Some primitive virtual reality (VR) applications even allow clients to enter a lifelike home mock-up by wearing a headset, “opening doors” and “rearranging furniture” with simple hand or finger motions.
But the iPhone may be the springboard for real estate’s next big thing – Augmented Reality: AR projects life-like images into real-world settings.
They aren’t sure how to profit from it yet, but Apple is betting millions by installing AR technology in its newest generation of iPhones. Google and Microsoft are planning AR systems, too.
AR is making its way into education and industry, but more likely you’ve seen its application in “Pokemon Go.” In this smartphone game, players wander around neighborhoods trying to capture monsters only they can see.
So how does this fit in to real estate?
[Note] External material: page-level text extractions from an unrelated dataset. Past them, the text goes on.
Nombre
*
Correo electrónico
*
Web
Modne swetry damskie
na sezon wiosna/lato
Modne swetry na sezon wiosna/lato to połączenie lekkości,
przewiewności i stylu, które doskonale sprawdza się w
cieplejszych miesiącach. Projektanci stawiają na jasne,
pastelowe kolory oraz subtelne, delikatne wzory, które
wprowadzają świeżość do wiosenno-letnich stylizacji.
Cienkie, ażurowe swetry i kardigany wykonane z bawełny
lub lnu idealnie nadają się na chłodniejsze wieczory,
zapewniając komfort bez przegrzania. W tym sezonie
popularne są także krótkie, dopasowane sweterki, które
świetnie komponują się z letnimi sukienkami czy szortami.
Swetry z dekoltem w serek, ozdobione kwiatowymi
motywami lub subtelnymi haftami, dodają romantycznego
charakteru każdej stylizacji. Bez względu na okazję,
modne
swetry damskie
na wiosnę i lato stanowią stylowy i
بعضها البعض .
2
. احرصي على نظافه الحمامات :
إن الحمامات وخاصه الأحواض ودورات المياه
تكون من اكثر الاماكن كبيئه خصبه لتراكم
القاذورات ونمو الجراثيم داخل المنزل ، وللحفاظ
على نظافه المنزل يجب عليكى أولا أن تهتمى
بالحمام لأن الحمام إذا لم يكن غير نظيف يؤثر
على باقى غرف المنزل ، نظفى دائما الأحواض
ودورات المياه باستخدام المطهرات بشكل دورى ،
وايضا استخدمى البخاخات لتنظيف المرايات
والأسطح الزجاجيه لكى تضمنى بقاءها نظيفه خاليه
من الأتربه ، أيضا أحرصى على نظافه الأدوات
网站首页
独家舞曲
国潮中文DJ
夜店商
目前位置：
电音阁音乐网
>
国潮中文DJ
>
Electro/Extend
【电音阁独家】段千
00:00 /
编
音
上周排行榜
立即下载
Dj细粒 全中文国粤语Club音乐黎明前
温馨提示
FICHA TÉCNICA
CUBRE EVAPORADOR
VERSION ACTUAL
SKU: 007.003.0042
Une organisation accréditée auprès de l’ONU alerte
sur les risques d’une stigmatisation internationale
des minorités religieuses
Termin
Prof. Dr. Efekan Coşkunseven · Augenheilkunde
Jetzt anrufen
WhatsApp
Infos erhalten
Future agents could use an AR-equipped phone to pop up a lifelike 3-D interactive model of a home, even if the home hasn’t yet been built!
AR brings blueprints to life, allowing prospective home buyers to see all their personal touches and customizations before they even start the buying process. Using AR, they could modify features like paint color and try out different amenities, fixtures and furniture.
Fear of change or fear of obsolescence can keep agents from embracing tech.
But VR and AR are nothing to fear. They are tools to offer clients the chance to experience home shopping in a way they haven’t before.